Signs you engineer context well
  • You fix bad answers by checking what's in the window before rewording the prompt. - Durable rules live in the system prompt; you reach for few-shot examples when shape matters. - You curate ruthlessly — relevance over completeness — instead of padding the window. - You treat the window as a budget, trimming and summarising rather than dumping. - For long tasks you compress and re-anchor, and you measure context changes instead of guessing.

Context engineering is deliberate assembly of the window: the right rules, the right facts, the right examples, curated to relevance, kept in budget, and managed against rot — built on purpose and measured, not typed and hoped.

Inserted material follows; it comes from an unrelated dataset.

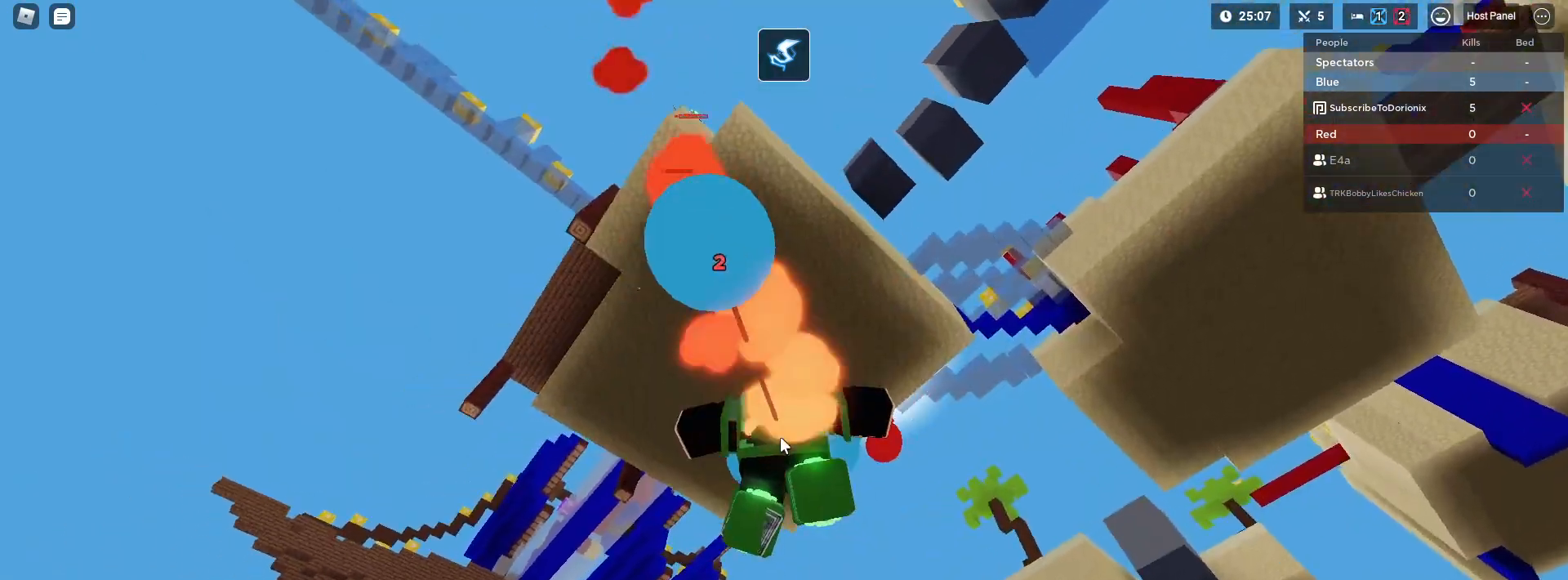
{"keys": ["shift", "w"], "mouse": ["left", "right"], "mouse_move": "still", "events": [[117, "mouse_left", "up"], [167, "mouse_left", "down"], [217, "mouse_left", "up"], [300, "mouse_left", "down"], [400, "mouse_left", "up"], [500, "mouse_left", "down"]]}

End of express course · 7 chapters · engineering over magic

Next comes practice: take an LLM feature that sometimes gives bad answers, and before touching the prompt wording, log exactly what was in the window on a bad call — you'll usually find missing, stale, or irrelevant context, not bad phrasing. Then fix the assembly: add the missing fact, cut the noise, summarise the history. The discipline clicks the moment a better-built window beats a cleverer prompt. But hold one idea above the rest: the model only knows what's in the window. Stop trying to coax intelligence out of it, and start engineering what it gets to see — that's where the quality was the whole time.